--- PROBLEM TO SOLVE ---
Copy the lines verbatim, from the line containing "物品消化器可以将物品兑换为一个 物品令牌。" through the end of the records.

Collected data
· · · ·

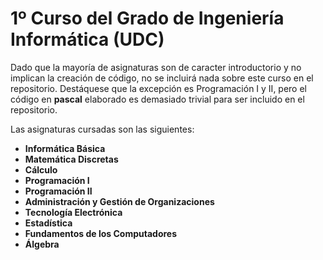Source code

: # 1º Curso del Grado de Ingeniería Informática (UDC)

Dado que la mayoría de asignaturas son de caracter introductorio y no implican la creación de código, no se incluirá nada sobre este curso en el repositorio. Destáquese que la excepción es Programación I y II, pero el código en **pascal** elaborado es demasiado trivial para ser incluido en el repositorio.

Las asignaturas cursadas son las siguientes:

* **Informática Básica**
* **Matemática Discretas**
* **Cálculo**
* **Programación I**
* **Programación II**
* **Administración y Gestión de Organizaciones**
* **Tecnología Electrónica**
* **Estadística**
* **Fundamentos de los Computadores**
* **Álgebra**
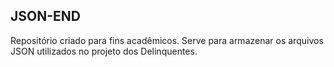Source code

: ## JSON-END

Repositório criado para fins acadêmicos. Serve para armazenar os arquivos JSON utilizados no projeto dos Delinquentes.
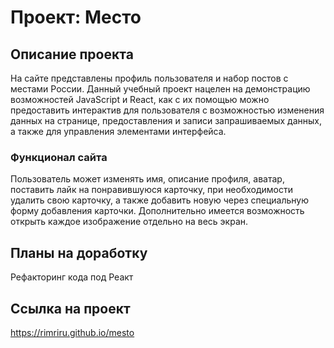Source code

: # Проект: Место

## Описание проекта

На сайте представлены профиль пользователя и набор постов с местами России. Данный учебный проект нацелен на демонстрацию возможностей JavaScript и React, как с их помощью можно предоставить интерактив для пользователя с возможностью изменения данных на странице, предоставления и записи запрашиваемых данных, а также для управления элементами интерфейса.

### Функционал сайта

Пользователь может изменять имя, описание профиля, аватар, поставить лайк на понравившуюся карточку, при необходимости удалить свою карточку, а также добавить новую через специальную форму добавления карточки. Дополнительно имеется возможность открыть каждое изображение отдельно на весь экран.

## Планы на доработку

Рефакторинг кода под Реакт

## Ccылка на проект

https://rimriru.github.io/mesto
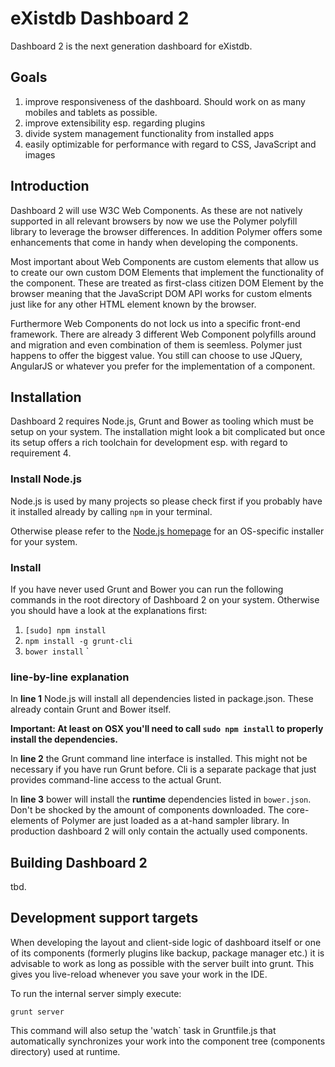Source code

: # eXistdb Dashboard 2

Dashboard 2 is the next generation dashboard for eXistdb.


## Goals

1. improve responsiveness of the dashboard. Should work on as many mobiles and tablets as possible.
1. improve extensibility esp. regarding plugins
1. divide system management functionality from installed apps
1. easily optimizable for performance with regard to CSS, JavaScript and images

## Introduction

Dashboard 2 will use W3C Web Components. As these are not natively supported in all relevant browsers by now we use the Polymer polyfill library to leverage the browser differences. In addition Polymer offers some enhancements that come in handy when developing the components.

Most important about Web Components are custom elements that allow us to create our own custom DOM Elements that implement the functionality of the component. These are treated as first-class citizen DOM Element by the browser meaning that the JavaScript DOM API works for custom elments just like for any other HTML element known by the browser.

Furthermore Web Components do not lock us into a specific front-end framework. There are already 3 different Web Component polyfills around and migration and even combination of them is seemless. Polymer just happens to offer the biggest value. You still can choose to use JQuery, AngularJS or whatever you prefer for the implementation of a component. 


## Installation
Dashboard 2 requires Node.js, Grunt and Bower as tooling which must be setup on your system. The installation might look a bit complicated but once its setup offers a rich toolchain for development esp. with regard to requirement 4.

### Install Node.js

Node.js is used by many projects so please check first if you probably have it installed already by calling `npm` in your terminal.

Otherwise please refer to the [Node.js homepage](http://http://nodejs.org/) for an OS-specific installer for your system.

### Install 

If you have never used Grunt and Bower you can run the following commands in the root directory of Dashboard 2 on your system. Otherwise you should have a look at the explanations first:


1. `[sudo] npm install`
1. `npm install -g grunt-cli`
1. `bower install`
`

### line-by-line explanation
In **line 1** Node.js will install all dependencies listed in package.json. These already contain Grunt and Bower itself. 

**Important: At least on OSX you'll need to call `sudo npm install` to properly install the dependencies.**

In **line 2** the Grunt command line interface is installed. This might not be necessary if you have run Grunt before. Cli is a separate package that just provides command-line access to the actual Grunt.

In **line 3** bower will install the **runtime** dependencies listed in `bower.json`. Don't be shocked by the amount of components downloaded. The core-elements of Polymer are just loaded as a at-hand sampler library. In production dashboard 2 will only contain the actually used components.


## Building Dashboard 2

tbd.

<!--
Call these commnands in the root dir of your application:

`grunt [targetname]`



Target | Description |
-------- | ---------------- 
default | default Grunt task will create a .xar file in directory build containing the full source of the components managed by bower
dist| creates a fully-optimized version of the .xar application


If you are seeking detail information about the single targets please refer to gruntfile.js for inline documentation.
-->

## Development support targets

When developing the layout and client-side logic of dashboard itself or one of its components (formerly plugins like backup, package manager etc.) it is advisable to work as long as possible with the server built into grunt. This gives you live-reload whenever you save your work in the IDE.

To run the internal server simply execute:

`grunt server`

This command will also setup the 'watch` task in Gruntfile.js that automatically synchronizes your work into the component tree (components directory) used at runtime.




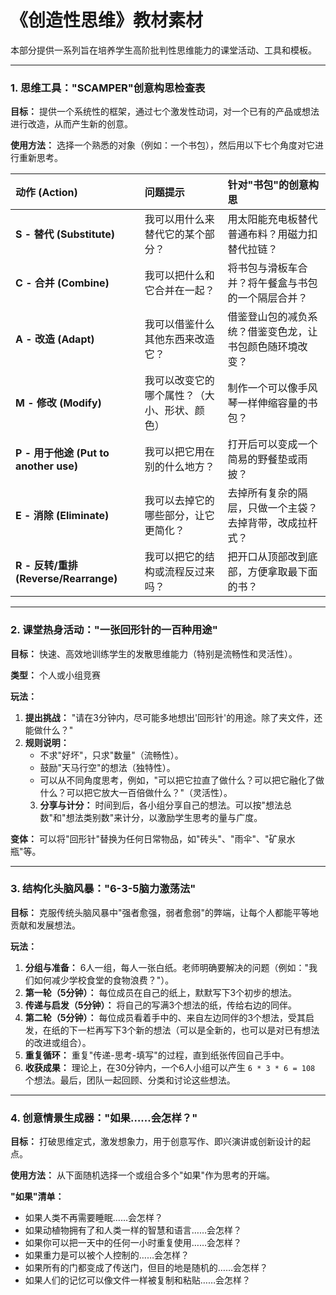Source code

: # 《创造性思维》教材素材

本部分提供一系列旨在培养学生高阶批判性思维能力的课堂活动、工具和模板。

---

### 1. 思维工具："SCAMPER"创意构思检查表

**目标：** 提供一个系统性的框架，通过七个激发性动词，对一个已有的产品或想法进行改造，从而产生新的创意。

**使用方法：** 选择一个熟悉的对象（例如：一个书包），然后用以下七个角度对它进行重新思考。

| 动作 (Action) | 问题提示 | 针对"书包"的创意构思 |
| :--- | :--- | :--- |
| **S - 替代 (Substitute)** | 我可以用什么来替代它的某个部分？ | 用太阳能充电板替代普通布料？用磁力扣替代拉链？ |
| **C - 合并 (Combine)** | 我可以把什么和它合并在一起？ | 将书包与滑板车合并？将午餐盒与书包的一个隔层合并？ |
| **A - 改造 (Adapt)** | 我可以借鉴什么其他东西来改造它？ | 借鉴登山包的减负系统？借鉴变色龙，让书包颜色随环境改变？ |
| **M - 修改 (Modify)** | 我可以改变它的哪个属性？（大小、形状、颜色） | 制作一个可以像手风琴一样伸缩容量的书包？ |
| **P - 用于他途 (Put to another use)** | 我可以把它用在别的什么地方？ | 打开后可以变成一个简易的野餐垫或雨披？ |
| **E - 消除 (Eliminate)** | 我可以去掉它的哪些部分，让它更简化？ | 去掉所有复杂的隔层，只做一个主袋？去掉背带，改成拉杆式？ |
| **R - 反转/重排 (Reverse/Rearrange)** | 我可以把它的结构或流程反过来吗？ | 把开口从顶部改到底部，方便拿取最下面的书？ |

---

### 2. 课堂热身活动："一张回形针的一百种用途"

**目标：** 快速、高效地训练学生的发散思维能力（特别是流畅性和灵活性）。

**类型：** 个人或小组竞赛

**玩法：**

1. **提出挑战：** "请在3分钟内，尽可能多地想出'回形针'的用途。除了夹文件，还能做什么？"
2. **规则说明：**
    * 不求"好坏"，只求"数量"（流畅性）。
    * 鼓励"天马行空"的想法（独特性）。
    * 可以从不同角度思考，例如，"可以把它拉直了做什么？可以把它融化了做什么？可以把它放大一百倍做什么？"（灵活性）。
    3. **分享与计分：** 时间到后，各小组分享自己的想法。可以按"想法总数"和"想法类别数"来计分，以激励学生思考的量与广度。

**变体：** 可以将"回形针"替换为任何日常物品，如"砖头"、"雨伞"、"矿泉水瓶"等。

---

### 3. 结构化头脑风暴："6-3-5脑力激荡法"

**目标：** 克服传统头脑风暴中"强者愈强，弱者愈弱"的弊端，让每个人都能平等地贡献和发展想法。

**玩法：**

1. **分组与准备：** 6人一组，每人一张白纸。老师明确要解决的问题（例如："我们如何减少学校食堂的食物浪费？"）。
2. **第一轮（5分钟）：** 每位成员在自己的纸上，默默写下3个初步的想法。
3. **传递与启发（5分钟）：** 将自己的写满3个想法的纸，传给右边的同伴。
4. **第二轮（5分钟）：** 每位成员看着手中的、来自左边同伴的3个想法，受其启发，在纸的下一栏再写下3个新的想法（可以是全新的，也可以是对已有想法的改进或组合）。
5. **重复循环：** 重复"传递-思考-填写"的过程，直到纸张传回自己手中。
6. **收获成果：** 理论上，在30分钟内，一个6人小组可以产生 `6 * 3 * 6 = 108` 个想法。最后，团队一起回顾、分类和讨论这些想法。

---

### 4. 创意情景生成器："如果……会怎样？"

**目标：** 打破思维定式，激发想象力，用于创意写作、即兴演讲或创新设计的起点。

**使用方法：** 从下面随机选择一个或组合多个"如果"作为思考的开端。

**"如果"清单：**

* 如果人类不再需要睡眠……会怎样？
* 如果动植物拥有了和人类一样的智慧和语言……会怎样？
* 如果你可以把一天中的任何一小时重复使用……会怎样？
* 如果重力是可以被个人控制的……会怎样？
* 如果所有的门都变成了传送门，但目的地是随机的……会怎样？
* 如果人们的记忆可以像文件一样被复制和粘贴……会怎样？
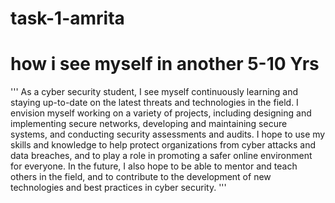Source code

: # task-1-amrita
# how i see myself in another 5-10 Yrs
'''
As a cyber security student, I see myself 
continuously learning and staying up-to-date 
on the latest threats and technologies in the 
field. I envision myself working on a variety 
of projects, including designing and implementing 
secure networks, developing and maintaining secure systems, 
and conducting security assessments and audits. 
I hope to use my skills and knowledge to help protect 
organizations from cyber attacks and data breaches, 
and to play a role in promoting a safer online environment 
for everyone. In the future, I also hope to be able to mentor 
and teach others in the field, and to contribute to the development 
of new technologies and best practices in cyber security.
'''
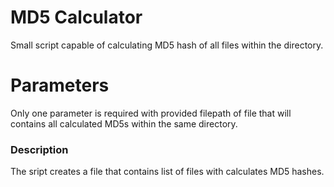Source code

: # MD5 Calculator
Small script capable of calculating MD5 hash of all files within the directory.

# Parameters
Only one parameter is required with provided filepath of file that will contains all calculated MD5s within the same directory.

### Description
The sript creates a file that contains list of files with calculates MD5 hashes.
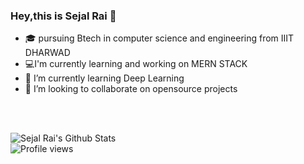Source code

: ### Hey,this is Sejal Rai 👋
- 🎓 pursuing Btech in computer science and engineering from IIIT DHARWAD </br>
- 💻I'm currently learning and working on MERN STACK </br>
- 🌱 I’m currently learning Deep Learning<br/>
- 👯 I’m looking to collaborate on opensource projects


<br/>
<br/>

![Sejal Rai's Github Stats](https://github-readme-stats.vercel.app/api?username=sejalrai23&theme=chartreuse-dark&show_icons=true&hide_border=false&include_all_commits=true&show_owner=true&count_private=true&hide_rank=false&cache_seconds=86000)
<br>
![Profile views](https://gpvc.arturio.dev/sejalrai23)  

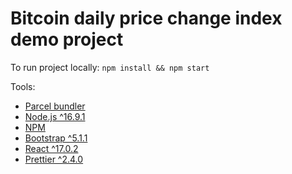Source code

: # Bitcoin daily price change index demo project

To run project locally:
`npm install && npm start`

Tools:

- [Parcel bundler](https://parceljs.org/)
- [Node.js ^16.9.1](https://nodejs.org/en/)
- [NPM](https://www.npmjs.com/)
- [Bootstrap ^5.1.1](https://getbootstrap.com/)
- [React ^17.0.2](https://reactjs.org/)
- [Prettier ^2.4.0](https://prettier.io/)
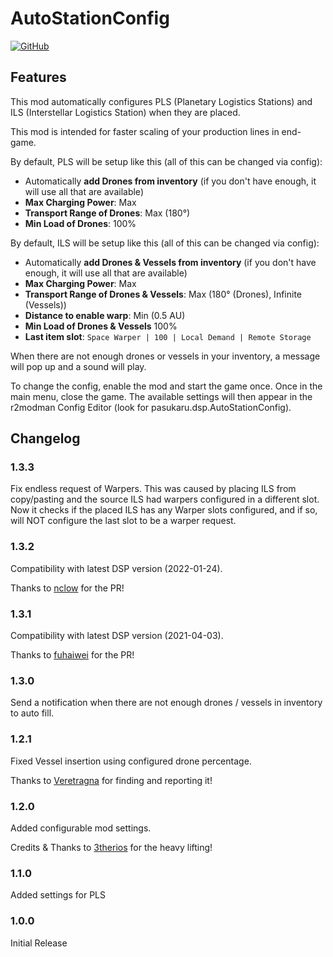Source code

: ﻿
# AutoStationConfig

[![GitHub](https://img.shields.io/github/license/pasukaru/DSP-Mods?style=for-the-badge)](https://github.com/Pasukaru/DSP-Mods/tree/main/AutoStationConfig)

## Features

This mod automatically configures PLS (Planetary Logistics Stations) and ILS (Interstellar Logistics Station) when they are placed. 

This mod is intended for faster scaling of your production lines in end-game.

By default, PLS will be setup like this (all of this can be changed via config):
- Automatically **add Drones from inventory** (if you don't have enough, it will use all that are available)
- **Max Charging Power**: Max
- **Transport Range of Drones**: Max (180°)
- **Min Load of Drones**: 100%

By default, ILS will be setup like this (all of this can be changed via config):
- Automatically **add Drones & Vessels from inventory** (if you don't have enough, it will use all that are available)
- **Max Charging Power**: Max
- **Transport Range of Drones & Vessels**: Max (180° (Drones), Infinite (Vessels))
- **Distance to enable warp**: Min (0.5 AU)
- **Min Load of Drones & Vessels** 100%
- **Last item slot**: `Space Warper | 100 | Local Demand | Remote Storage`

When there are not enough drones or vessels in your inventory, a message will pop up and a sound will play. 

To change the config, enable the mod and start the game once. Once in the main menu, close the game. 
The available settings will then appear in the r2modman Config Editor (look for pasukaru.dsp.AutoStationConfig).

## Changelog

### 1.3.3
Fix endless request of Warpers. This was caused by placing ILS from copy/pasting and the source ILS had warpers configured in a different slot.
Now it checks if the placed ILS has any Warper slots configured, and if so, will NOT configure the last slot to be a warper request.

### 1.3.2
Compatibility with latest DSP version (2022-01-24).

Thanks to [nclow](https://github.com/nclow) for the PR!

### 1.3.1
Compatibility with latest DSP version (2021-04-03).

Thanks to [fuhaiwei](https://github.com/fuhaiwei) for the PR!

### 1.3.0
Send a notification when there are not enough drones / vessels in inventory to auto fill.

### 1.2.1
Fixed Vessel insertion using configured drone percentage.

Thanks to [Veretragna](https://github.com/Veretragna) for finding and reporting it!

### 1.2.0
Added configurable mod settings.

Credits & Thanks to [3therios](https://github.com/3therios) for the heavy lifting!

### 1.1.0
Added settings for PLS

### 1.0.0
Initial Release
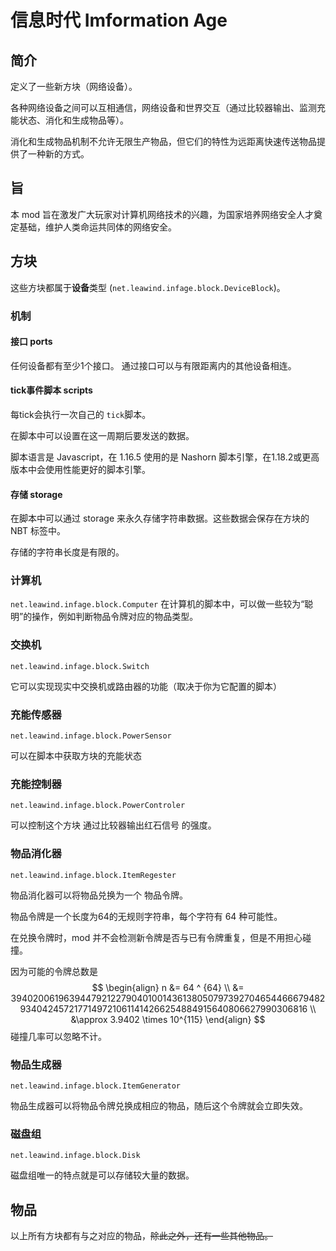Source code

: # 信息时代 Imformation Age

## 简介

定义了一些新方块（网络设备）。

各种网络设备之间可以互相通信，网络设备和世界交互（通过比较器输出、监测充能状态、消化和生成物品等）。

消化和生成物品机制不允许无限生产物品，但它们的特性为远距离快速传送物品提供了一种新的方式。

## 旨

本 mod 旨在激发广大玩家对计算机网络技术的兴趣，为国家培养网络安全人才奠定基础，维护人类命运共同体的网络安全。

## 方块

这些方块都属于**设备**类型 (`net.leawind.infage.block.DeviceBlock`)。

### 机制

#### 接口 ports

任何设备都有至少1个接口。
通过接口可以与有限距离内的其他设备相连。

#### tick事件脚本 scripts

每tick会执行一次自己的 `tick`脚本。

在脚本中可以设置在这一周期后要发送的数据。

脚本语言是 Javascript，在 1.16.5 使用的是 Nashorn 脚本引擎，在1.18.2或更高版本中会使用性能更好的脚本引擎。

#### 存储 storage

在脚本中可以通过 storage 来永久存储字符串数据。这些数据会保存在方块的 NBT 标签中。

存储的字符串长度是有限的。

### 计算机

`net.leawind.infage.block.Computer`
在计算机的脚本中，可以做一些较为“聪明”的操作，例如判断物品令牌对应的物品类型。

### 交换机

`net.leawind.infage.block.Switch`

它可以实现现实中交换机或路由器的功能（取决于你为它配置的脚本）

### 充能传感器

`net.leawind.infage.block.PowerSensor`

可以在脚本中获取方块的充能状态

###  充能控制器

`net.leawind.infage.block.PowerControler`

可以控制这个方块 通过比较器输出红石信号 的强度。

### 物品消化器

`net.leawind.infage.block.ItemRegester`

物品消化器可以将物品兑换为一个 物品令牌。

物品令牌是一个长度为64的无规则字符串，每个字符有 64 种可能性。

在兑换令牌时，mod 并不会检测新令牌是否与已有令牌重复，但是不用担心碰撞。

因为可能的令牌总数是
$$
\begin{align}
n &= 64 ^ {64} \\
&= 39402006196394479212279040100143613805079739270465446667948293404245721771497210611414266254884915640806627990306816 \\
&\approx 3.9402 \times 10^{115}
\end{align}
$$
碰撞几率可以忽略不计。

### 物品生成器

`net.leawind.infage.block.ItemGenerator`

物品生成器可以将物品令牌兑换成相应的物品，随后这个令牌就会立即失效。

### 磁盘组

`net.leawind.infage.block.Disk`

磁盘组唯一的特点就是可以存储较大量的数据。

## 物品

以上所有方块都有与之对应的物品，<del>除此之外，还有一些其他物品。</del>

· · · ·

--- SOLVED EXERCISE ---
物品消化器可以将物品兑换为一个 物品令牌。

物品令牌是一个长度为64的无规则字符串，每个字符有 64 种可能性。

在兑换令牌时，mod 并不会检测新令牌是否与已有令牌重复，但是不用担心碰撞。

因为可能的令牌总数是
$$
\begin{align}
n &= 64 ^ {64} \\
&= 39402006196394479212279040100143613805079739270465446667948293404245721771497210611414266254884915640806627990306816 \\
&\approx 3.9402 \times 10^{115}
\end{align}
$$
碰撞几率可以忽略不计。

### 物品生成器

`net.leawind.infage.block.ItemGenerator`

物品生成器可以将物品令牌兑换成相应的物品，随后这个令牌就会立即失效。

### 磁盘组

`net.leawind.infage.block.Disk`

磁盘组唯一的特点就是可以存储较大量的数据。

## 物品

以上所有方块都有与之对应的物品，<del>除此之外，还有一些其他物品。</del>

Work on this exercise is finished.